Deep learning neural networks are the most exciting recent technological and scientific development. Technologically, they are soundly beating competing approaches in a wide variety of contests including speech recognition, image recognition, image captioning, sentiment analysis, translation, drug discovery, and video game performance. This has led to massive investments by the big technology companies and the formation of more than 300 deep learning startups with more than $1.5 billion of investment.
Scientifically, these networks are shedding new light on the most important scientific question of our time: "How do we represent and manipulate meaning?" Many theories of meaning have been proposed that involve mapping phrases, sounds, or images into logical calculi with formal rules of manipulation. For example, Montague semantics tries to map natural language phrases into a typed lambda calculus.
The deep learning networks naturally map input words, sounds, or images into vectors of neural activity. These vector representations exhibit a curious "algebra of meaning." For example, after training on a large English language corpus, Mikolov's Word2Vec exhibits this strange relationship: "King - Man + Woman = Queen." His network tries to predict words from their surrounding context (or vice versa). The shift of context from "The king ate his lunch" to "The queen ate her lunch" is the same as from "The man ate his lunch" to "The woman ate her lunch." The statistics of many similar sentences lead to the vector from "king" to "queen" being the same as from "man" to "woman." It also maps "prince" to "princess," "hero" to "heroine," and many other similar pairs. Other "meaning equations" include "Paris - France + Italy = Rome," "Obama - USA + Russia = Putin," "Architect - Building + Software = Programmer." In this way, these systems discover important relational information purely from the statistics of training examples.
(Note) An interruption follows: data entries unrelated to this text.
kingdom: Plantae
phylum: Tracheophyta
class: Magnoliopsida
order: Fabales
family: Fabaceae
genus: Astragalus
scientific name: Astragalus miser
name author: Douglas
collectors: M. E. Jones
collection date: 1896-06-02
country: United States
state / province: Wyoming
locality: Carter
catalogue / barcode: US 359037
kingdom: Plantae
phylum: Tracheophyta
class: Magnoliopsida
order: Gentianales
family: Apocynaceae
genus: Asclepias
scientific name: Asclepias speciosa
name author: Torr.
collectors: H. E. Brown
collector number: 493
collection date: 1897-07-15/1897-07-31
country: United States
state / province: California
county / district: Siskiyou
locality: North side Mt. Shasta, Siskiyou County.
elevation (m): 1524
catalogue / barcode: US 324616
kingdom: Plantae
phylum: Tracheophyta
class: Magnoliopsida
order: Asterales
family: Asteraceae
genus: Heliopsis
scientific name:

The success of these networks can be thought of as a triumph of "distributional semantics," first proposed in the 1950s. Meaning, relations, and valid inference all arise from the statistics of experiential contexts. Similar phenomena were found in the visual domain in Radford, Metz, and Chintala's deep networks for generating images. The vector representing a smiling woman minus the woman with a neutral expression plus a neutral man produces an image of the man smiling. A man with glasses minus the man without glasses plus a woman without glasses produces an image of the woman with glasses.
Deep learning neural networks are now being applied to hundreds of important applications. A classical challenge for industrial robots is to use vision to find and pick up a desired part from a bin of disorganized parts. An industrial robot company recently reported success at this task using a deep neural network with eight hours of training. A drone company recently described a deep neural network that autonomously flies drones in complex real-world environments. Why are these advances happening now? For these networks to learn effectively, they require large training sets, often with millions of examples. This, combined with the large size of the networks, means that they also require large amounts of computational power. These systems are having a big impact now because the web is a source of large training sets and modern computers with graphics coprocessors have the power to train them.
Where is this going? Expect these networks to soon be applied to every conceivable application. Several recent university courses on deep learning have posted their students' class projects. In just a few months, hundreds of students were able to use these technologies to solve a wide variety of problems that would have been regarded as major research programs a decade ago. We are in a kind of "Cambrian explosion" of these networks right now. Groups all over the world are experimenting with different sizes, structures, and training techniques and other groups are building hardware to make them more efficient.
All of this is very exciting but it also means that artificial intelligence is likely to soon have a much bigger impact on our society. We must work to ensure that these systems have a beneficial effect and to create social structures that help to integrate the new technologies. Many of the contest-winning networks are "feedforward" from input to output. These typically perform classification or evaluation of their inputs and don't invent or create anything. More recent networks are "recurrent nets" which can be trained by "reinforcement learning" to take actions to best achieve rewards. This kind of system is better able to discover surprising or unexpected ways of achieving an outcome. The next generation of network will create world models and do detailed reasoning to choose optimal actions. That class of system must be designed very carefully to avoid unexpected undesirable behaviors. We must very carefully choose the goals that we ask these systems to optimize. If we are able to develop the scientific understanding and social will to guide these developments in a beneficial direction, the future is very bright indeed!